I just started watching on this scene where she ends up just slightly falling for the seemingly awkward (but rather cute and clearly well-matched in terms of wit) chemist Sparks played by William Fichtner, and you can really feel her loneliness and ache and fear about the potential new relationship. It has a whole Austen-esque industrial complex romantic quality. Her ex-husband was physically abusive and it’s only been a year since she’s left him and escaped with her kids, so this is a whole pile of problems that she can’t quite wrap her head around, but yet. Yet. The yet that is compelling in so much of the creative work that I find meaningful. I feel like the chemistry is…well, palpable. In that environment surrounded by men who see her as nothing to them or might be interested in her physically but have nothing to offer that mind like a steel trap. How addictive badinage can be – how much trouble. And so, incredibly gingerly, she lets that romance begin. Even though she comments several times that she feels like she’s risking too much, she lets herself go out there into the deeper waters.
There’s more to watch (and you can on Hulu), but obviously, this romance doesn’t last until the show’s over so I’m watching these scenes as a shipper who knows her ship’s the Titanic. This is obviously a healing situation for Grace, and somehow, on some level, I see the lessons in it for me. It’s stupid, it’s selfish, it’s risky, but there’s something real and emotional and alive in her that needs to be seen. That needs to connect and feel love. Something that all her shame and frustration and fury and fear and even that incredible wit can’t talk its way around.
The show could also be so venal and flat-footed and dumb about the messages it was sharing, but I watch the arc progress and feel so certain that she deserves the light, the open space, the parts of herself that he seems to illuminate. It seems so obvious to me.

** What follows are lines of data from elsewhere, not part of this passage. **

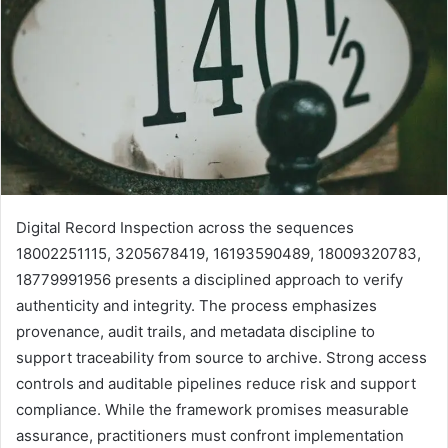
Digital Record Inspection across the sequences
18002251115, 3205678419, 16193590489, 18009320783,
18779991956 presents a disciplined approach to verify
authenticity and integrity. The process emphasizes
provenance, audit trails, and metadata discipline to
support traceability from source to archive. Strong access
controls and auditable pipelines reduce risk and support
compliance. While the framework promises measurable
assurance, practitioners must confront implementation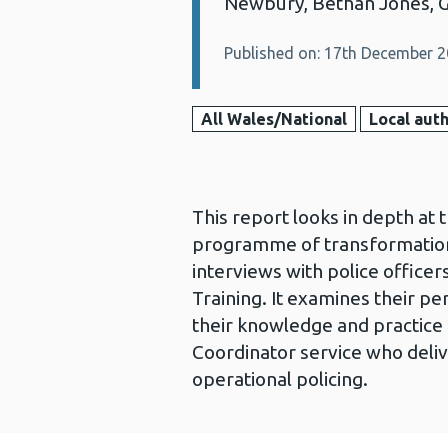
Newbury, Bethan Jones, 
Published on: 17th December 
All Wales/National
Local auth
This report looks in depth at 
programme of transformation 
interviews with police office
Training. It examines their pe
their knowledge and practice 
Coordinator service who deliv
operational policing.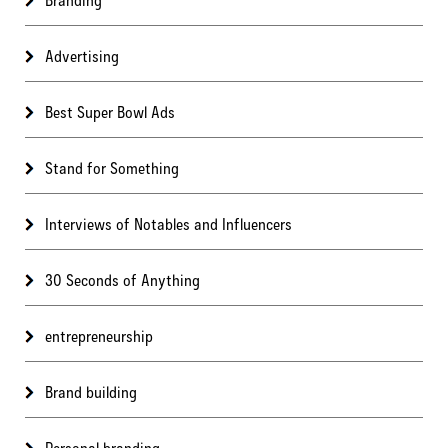
Advertising
Best Super Bowl Ads
Stand for Something
Interviews of Notables and Influencers
30 Seconds of Anything
entrepreneurship
Brand building
Personal branding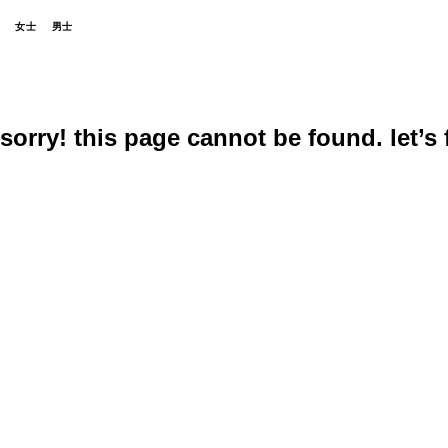
女士
男士
sorry! this page cannot be found. let’s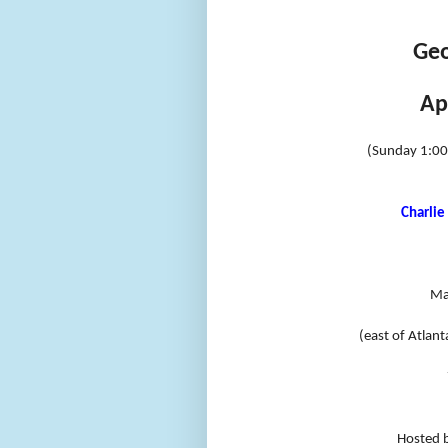
Geo
Ap
(Sunday 1:0
Charlie 
Ma
(east of Atlant
Hosted 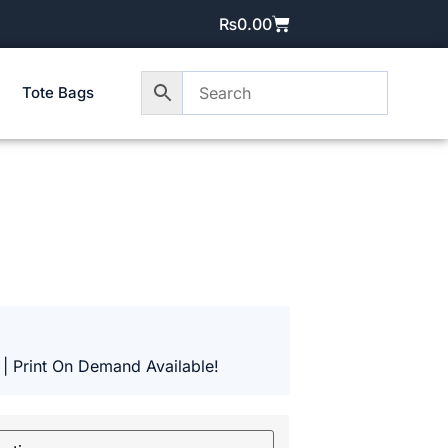
₨
0.00
Tote Bags
 | Print On Demand Available!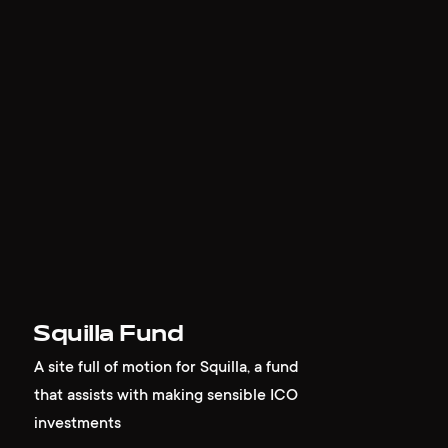
Squilla Fund
A site full of motion for Squilla, a fund
that assists with making sensible ICO
investments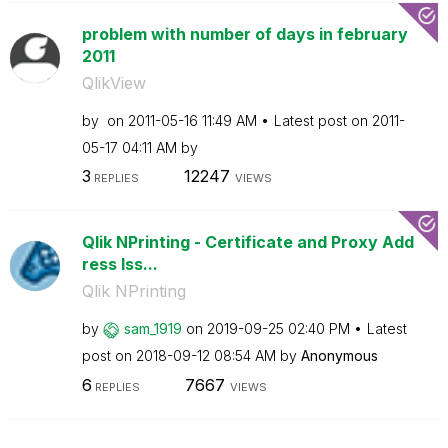
problem with number of days in february
2011
QlikView
by
on
‎2011-05-16
11:49 AM
Latest post on
‎2011-
05-17
04:11 AM
by
3
12247
REPLIES
VIEWS
Qlik NPrinting - Certificate and Proxy Add
ress Iss...
Qlik NPrinting
by
sam_1919
on
‎2019-09-25
02:40 PM
Latest
post on
‎2018-09-12
08:54 AM
by
Anonymous
6
7667
REPLIES
VIEWS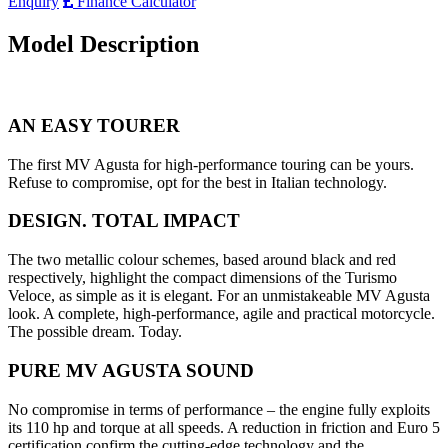
Enquiry
Finance Calculator
Model Description
AN EASY TOURER
The first MV Agusta for high-performance touring can be yours.
Refuse to compromise, opt for the best in Italian technology.
DESIGN. TOTAL IMPACT
The two metallic colour schemes, based around black and red
respectively, highlight the compact dimensions of the Turismo
Veloce, as simple as it is elegant. For an unmistakeable MV Agusta
look. A complete, high-performance, agile and practical motorcycle.
The possible dream. Today.
PURE MV AGUSTA SOUND
No compromise in terms of performance – the engine fully exploits
its 110 hp and torque at all speeds. A reduction in friction and Euro 5
certification confirm the cutting-edge technology and the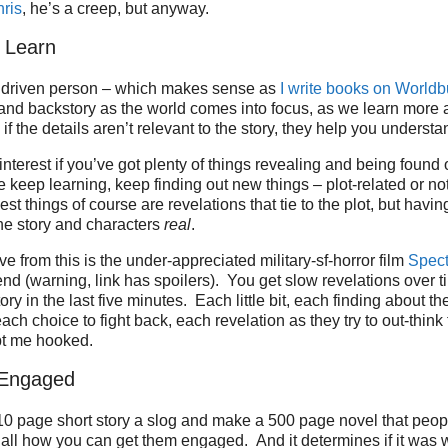
ris
, he’s a creep, but anyway.
 Learn
il driven person – which makes sense as
I write books on Worldb
n and backstory as the world comes into focus, as we learn more 
f the details aren’t relevant to the story, they help you understa
interest if you’ve got plenty of things revealing and being found
e keep learning, keep finding out new things – plot-related or not
st things of course are revelations that tie to the plot, but having 
he story and characters
real
.
ve from this is the under-appreciated military-sf-horror film
Spect
d (warning, link has spoilers). You get slow revelations over t
story in the last five minutes. Each little bit, each finding about th
ach choice to fight back, each revelation as they try to out-think
pt me hooked.
 Engaged
0 page short story a slog and make a 500 page novel that peopl
s all how you can get them engaged. And it determines if it was w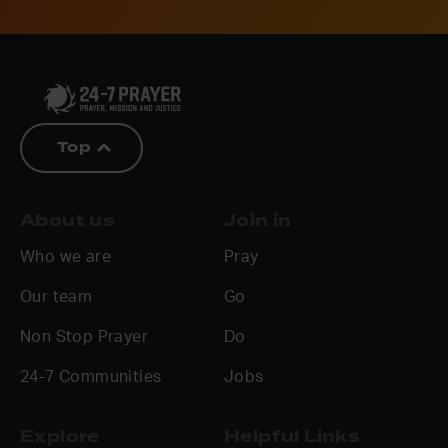
Top
About us
Join in
Who we are
Pray
Our team
Go
Non Stop Prayer
Do
24-7 Communities
Jobs
Explore
Helpful Links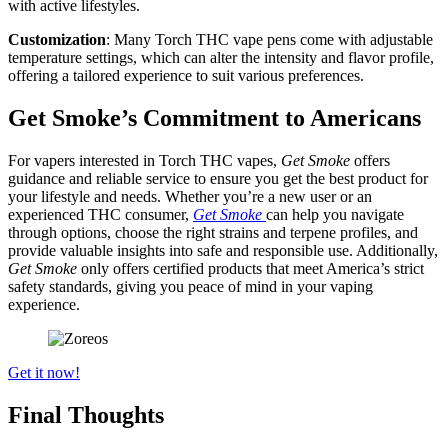
with active lifestyles.
Customization
: Many Torch THC vape pens come with adjustable
temperature settings, which can alter the intensity and flavor profile,
offering a tailored experience to suit various preferences.
Get Smoke’s Commitment to Americans
For vapers interested in Torch THC vapes,
Get Smoke
offers
guidance and reliable service to ensure you get the best product for
your lifestyle and needs. Whether you’re a new user or an
experienced THC consumer,
Get Smoke
can help you navigate
through options, choose the right strains and terpene profiles, and
provide valuable insights into safe and responsible use. Additionally,
Get Smoke
only offers certified products that meet America’s strict
safety standards, giving you peace of mind in your vaping
experience.
Get it now!
Final Thoughts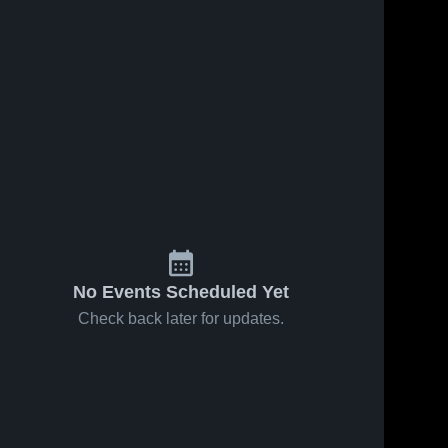
No Events Scheduled Yet
Check back later for updates.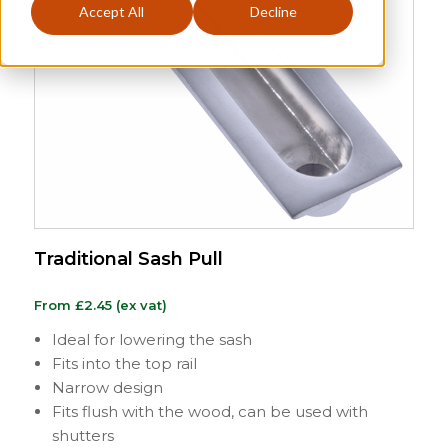
Accept All
Decline
Traditional Sash Pull
From
£
2.45
(ex vat)
Ideal for lowering the sash
Fits into the top rail
Narrow design
Fits flush with the wood, can be used with
shutters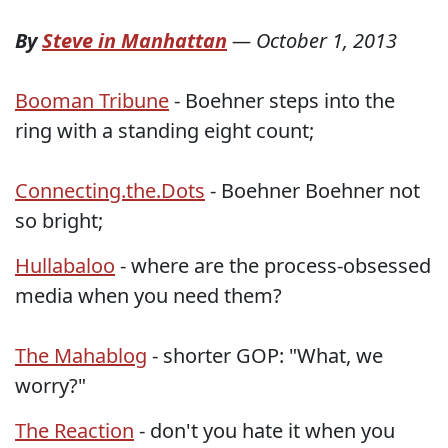
By
Steve in Manhattan
—
October 1, 2013
Booman Tribune
- Boehner steps into the
ring with a standing eight count;
Connecting.the.Dots
- Boehner Boehner not
so bright;
Hullabaloo
- where are the process-obsessed
media when you need them?
The Mahablog
- shorter GOP: "What, we
worry?"
The Reaction
- don't you hate it when you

I’ll be sad for her when she breaks up with him for good (or he with her as will inevitably occur) and wish that somehow they could have pulled a Parks and Rec – Ben and Leslie situation and just seen what they had was good and found a way to write it into the show. I suppose in the first season that her single-momness was seen to be of primary importance and a dude who loved her and gave her cassettes he taped of Aaron Copland music wasn’t going to make for good TV.
Still.
…not sure I was intending to write so long about that. I suppose it could be worse and I could have rifled off a few hundred words about Barabbas which I endured on Sunday for the first time. I just need to make my brain work by generating words. By experiencing and connecting to tangible things because living half in outer space frankly scares me a bit, someone might come along with scissors and I won’t be able to come back.
Steps: making an omelet out of the Easter ham I was too sick to have yesterday. Putting on some Aaron Copland music. Loading the dishwasher. Having my fill of gerund-centered sentence fragments. Another hot bath. Glaring inwardly at the fist my stomach has made. Worrying about my grandfather in the hospital with pneumonia again, though it seems he’s already progressing. Thinking maybe that’s just wishful thinking. Watching more Grace Under Fire.